THE TERMINAL : Speilberg passes the poisoned sugar.

The Terminal

dir. Spielberg
Opens Fri June 18
Various Theaters

If an army of critics lines up to heap praise upon Steven Spielberg's The Terminal (as early internet firings hint that they will), then something has gone terribly wrong in the world. This is easily the worst film of Spielberg's career, surpassing even blemishes like Always, Hook, and A.I. It is also one of the worst films you will see all year.
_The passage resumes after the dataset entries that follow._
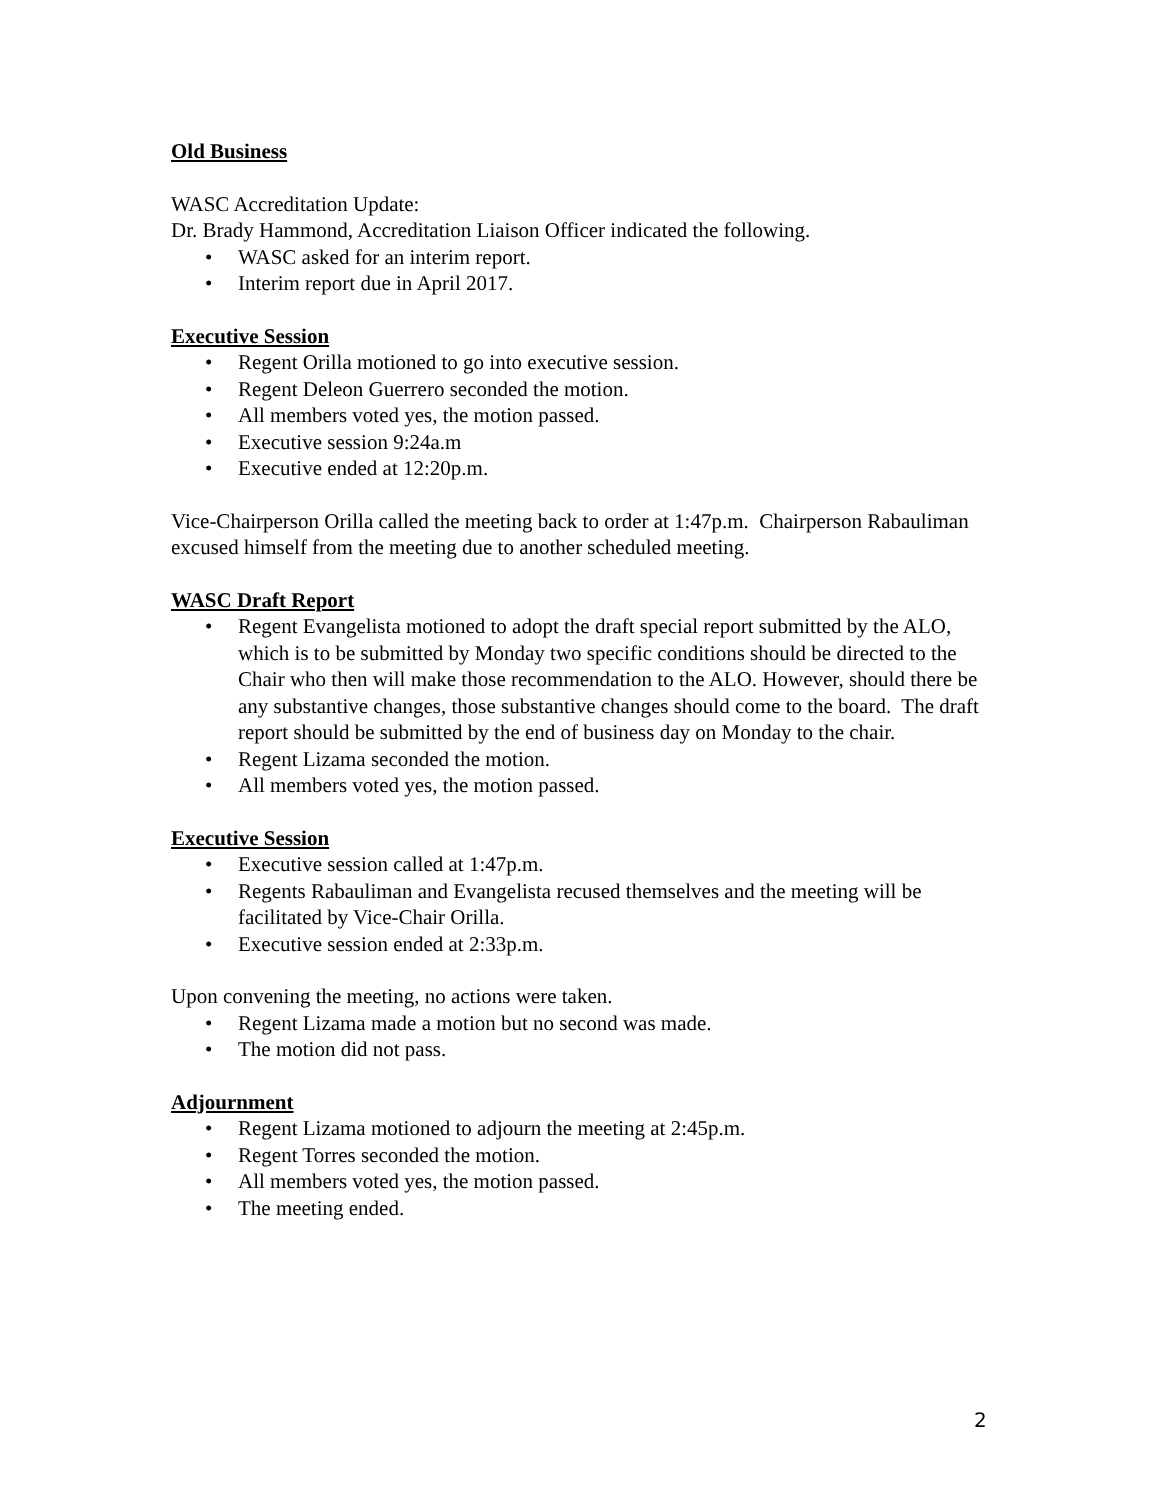Old Business
WASC Accreditation Update:
Dr. Brady Hammond, Accreditation Liaison Officer indicated the following.
• WASC asked for an interim report.
• Interim report due in April 2017.
Executive Session
• Regent Orilla motioned to go into executive session.
• Regent Deleon Guerrero seconded the motion.
• All members voted yes, the motion passed.
• Executive session 9:24a.m
• Executive ended at 12:20p.m.
Vice-Chairperson Orilla called the meeting back to order at 1:47p.m. Chairperson Rabauliman excused himself from the meeting due to another scheduled meeting.
WASC Draft Report
• Regent Evangelista motioned to adopt the draft special report submitted by the ALO, which is to be submitted by Monday two specific conditions should be directed to the Chair who then will make those recommendation to the ALO. However, should there be any substantive changes, those substantive changes should come to the board. The draft report should be submitted by the end of business day on Monday to the chair.
• Regent Lizama seconded the motion.
• All members voted yes, the motion passed.
Executive Session
• Executive session called at 1:47p.m.
• Regents Rabauliman and Evangelista recused themselves and the meeting will be facilitated by Vice-Chair Orilla.
• Executive session ended at 2:33p.m.
Upon convening the meeting, no actions were taken.
• Regent Lizama made a motion but no second was made.
• The motion did not pass.
Adjournment
• Regent Lizama motioned to adjourn the meeting at 2:45p.m.
• Regent Torres seconded the motion.
• All members voted yes, the motion passed.
• The meeting ended.
2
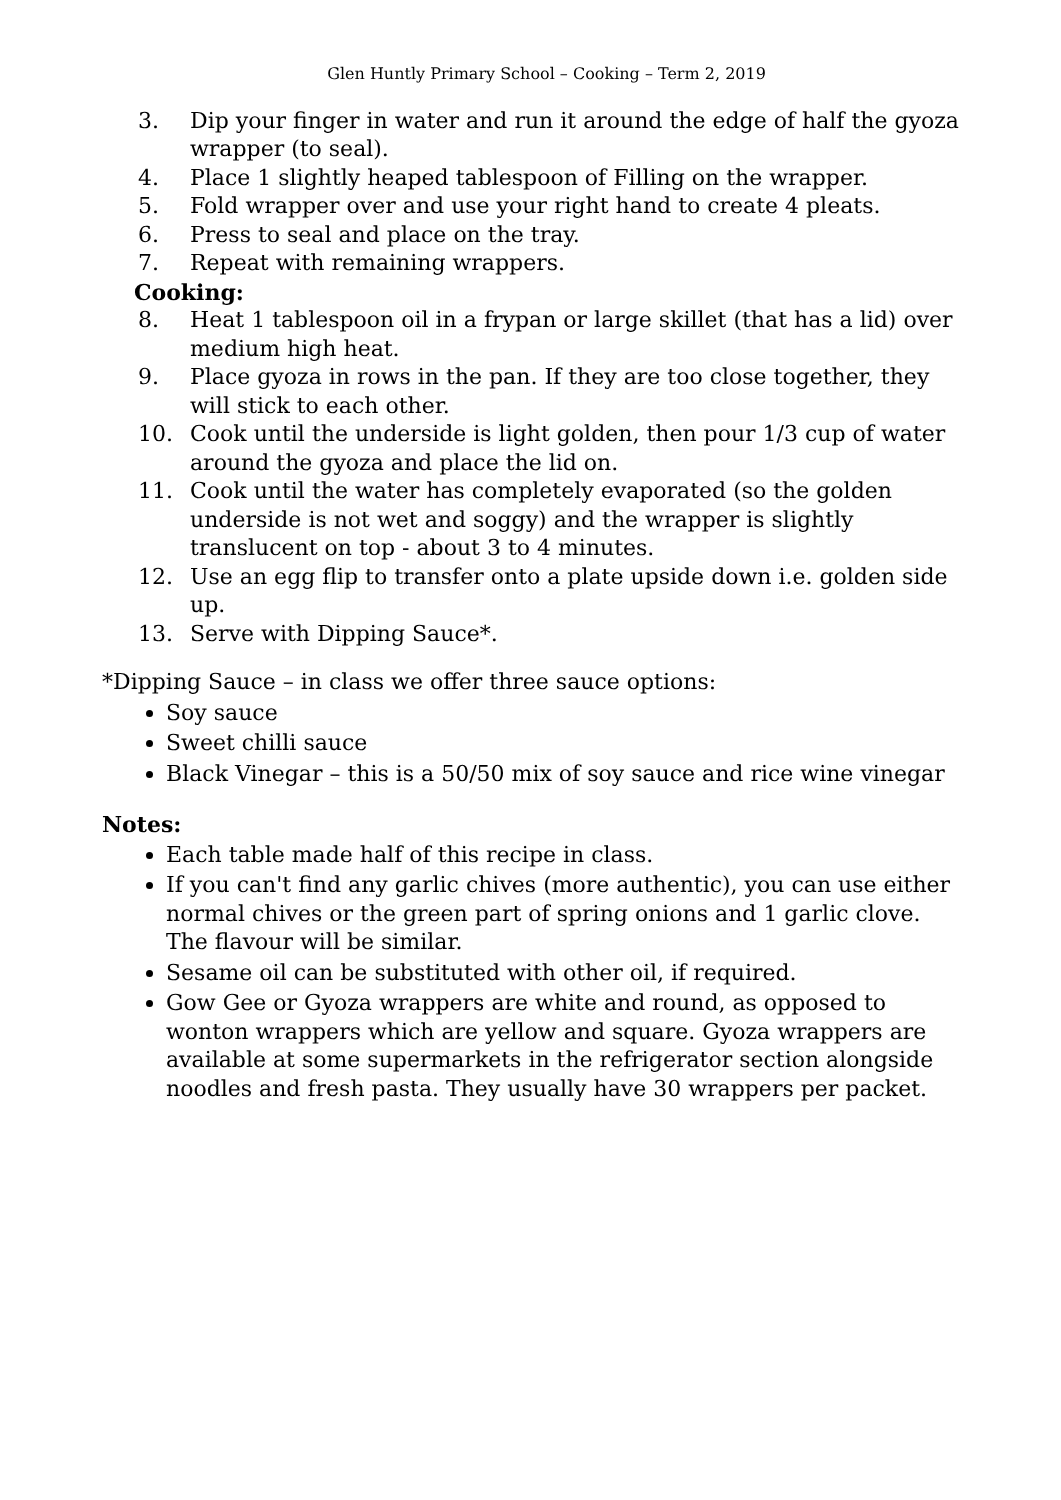Glen Huntly Primary School – Cooking – Term 2, 2019
3. Dip your finger in water and run it around the edge of half the gyoza wrapper (to seal).
4. Place 1 slightly heaped tablespoon of Filling on the wrapper.
5. Fold wrapper over and use your right hand to create 4 pleats.
6. Press to seal and place on the tray.
7. Repeat with remaining wrappers.
Cooking:
8. Heat 1 tablespoon oil in a frypan or large skillet (that has a lid) over medium high heat.
9. Place gyoza in rows in the pan. If they are too close together, they will stick to each other.
10. Cook until the underside is light golden, then pour 1/3 cup of water around the gyoza and place the lid on.
11. Cook until the water has completely evaporated (so the golden underside is not wet and soggy) and the wrapper is slightly translucent on top - about 3 to 4 minutes.
12. Use an egg flip to transfer onto a plate upside down i.e. golden side up.
13. Serve with Dipping Sauce*.
*Dipping Sauce – in class we offer three sauce options:
Soy sauce
Sweet chilli sauce
Black Vinegar – this is a 50/50 mix of soy sauce and rice wine vinegar
Notes:
Each table made half of this recipe in class.
If you can't find any garlic chives (more authentic), you can use either normal chives or the green part of spring onions and 1 garlic clove. The flavour will be similar.
Sesame oil can be substituted with other oil, if required.
Gow Gee or Gyoza wrappers are white and round, as opposed to wonton wrappers which are yellow and square. Gyoza wrappers are available at some supermarkets in the refrigerator section alongside noodles and fresh pasta. They usually have 30 wrappers per packet.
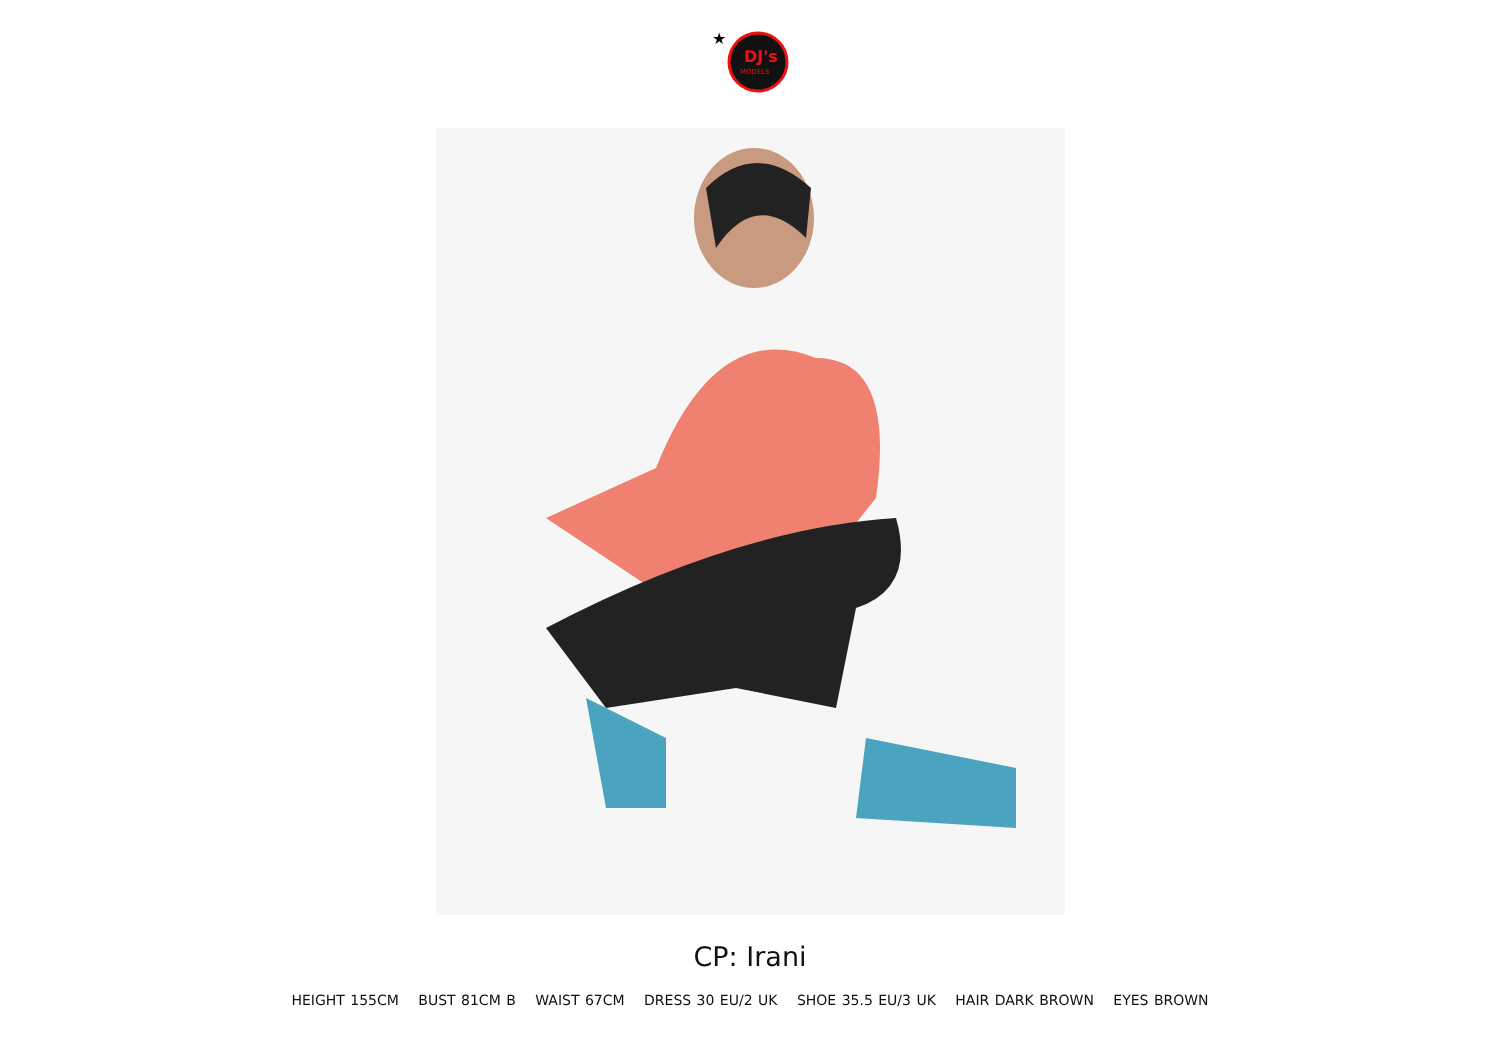★
DJ's
MODELS
CP: Irani
HEIGHT 155CM BUST 81CM B WAIST 67CM DRESS 30 EU/2 UK SHOE 35.5 EU/3 UK HAIR DARK BROWN EYES BROWN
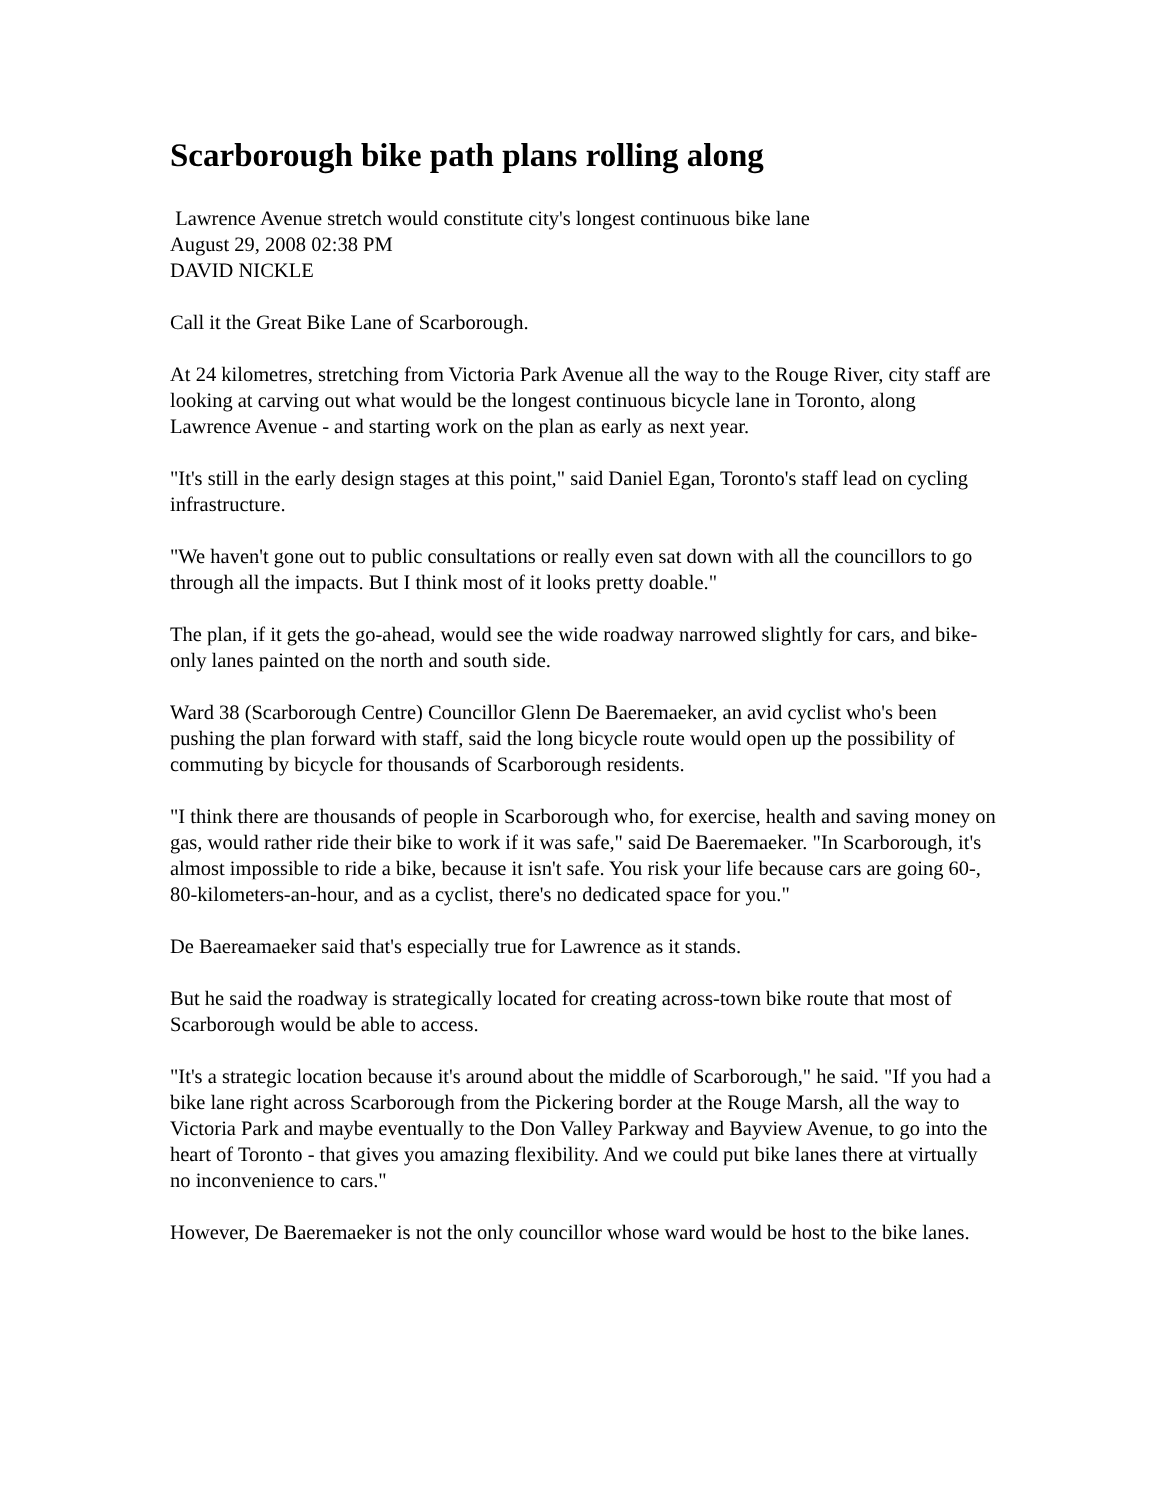Scarborough bike path plans rolling along
Lawrence Avenue stretch would constitute city's longest continuous bike lane
August 29, 2008 02:38 PM
DAVID NICKLE
Call it the Great Bike Lane of Scarborough.
At 24 kilometres, stretching from Victoria Park Avenue all the way to the Rouge River, city staff are looking at carving out what would be the longest continuous bicycle lane in Toronto, along Lawrence Avenue - and starting work on the plan as early as next year.
"It's still in the early design stages at this point," said Daniel Egan, Toronto's staff lead on cycling infrastructure.
"We haven't gone out to public consultations or really even sat down with all the councillors to go through all the impacts. But I think most of it looks pretty doable."
The plan, if it gets the go-ahead, would see the wide roadway narrowed slightly for cars, and bike-only lanes painted on the north and south side.
Ward 38 (Scarborough Centre) Councillor Glenn De Baeremaeker, an avid cyclist who's been pushing the plan forward with staff, said the long bicycle route would open up the possibility of commuting by bicycle for thousands of Scarborough residents.
"I think there are thousands of people in Scarborough who, for exercise, health and saving money on gas, would rather ride their bike to work if it was safe," said De Baeremaeker. "In Scarborough, it's almost impossible to ride a bike, because it isn't safe. You risk your life because cars are going 60-, 80-kilometers-an-hour, and as a cyclist, there's no dedicated space for you."
De Baereamaeker said that's especially true for Lawrence as it stands.
But he said the roadway is strategically located for creating across-town bike route that most of Scarborough would be able to access.
"It's a strategic location because it's around about the middle of Scarborough," he said. "If you had a bike lane right across Scarborough from the Pickering border at the Rouge Marsh, all the way to Victoria Park and maybe eventually to the Don Valley Parkway and Bayview Avenue, to go into the heart of Toronto - that gives you amazing flexibility. And we could put bike lanes there at virtually no inconvenience to cars."
However, De Baeremaeker is not the only councillor whose ward would be host to the bike lanes.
Tom Hanks stars as Viktor Navorski, a traveler from the phantom country of Krakozhia who arrives at JFK airport only to discover that, while in the air, his country has fallen into revolution. Because of this, he is officially without a country--which means he must stay inside JFK until matters are settled, eking out a life among weary travelers while battling sloth-like bureaucracy. Along the way, he learns about America, finds love, makes friends, and changes lives.

This is an intriguing premise, I suppose, but it has been thoroughly squandered by Spielberg and his over-eagerness to reach for the sugar. The intention from the outset may have been to capture that old Forrest Gump feeling (a dubious intention, to say the least); however, though The Terminal certainly achieves the raging ineptness of that film, it somehow feels far more insulting.

Spielberg's reliance on saccharine is not the only travesty to be found in The Terminal, though, for there is still the matter of Hanks' performance. Accents have slaughtered even the greatest actors over the years, and Hanks is yet another victim; garbled and cartoonish, his pseudo-former-Soviet inflection is a major handicap for both his performance and the entire film. It is indeed the return of Gump, only this time the speedy Southern potatohead has been re-imagined as a frumpy and bewildered Eastern European. The results are, to be sure, rather ugly, and that's before the ridiculously untalented Catherine Zeta-Jones is added to the mix. I not only hated The Terminal, I felt violated by its awfulness--a neat trick for one of our most naturally gifted filmmakers.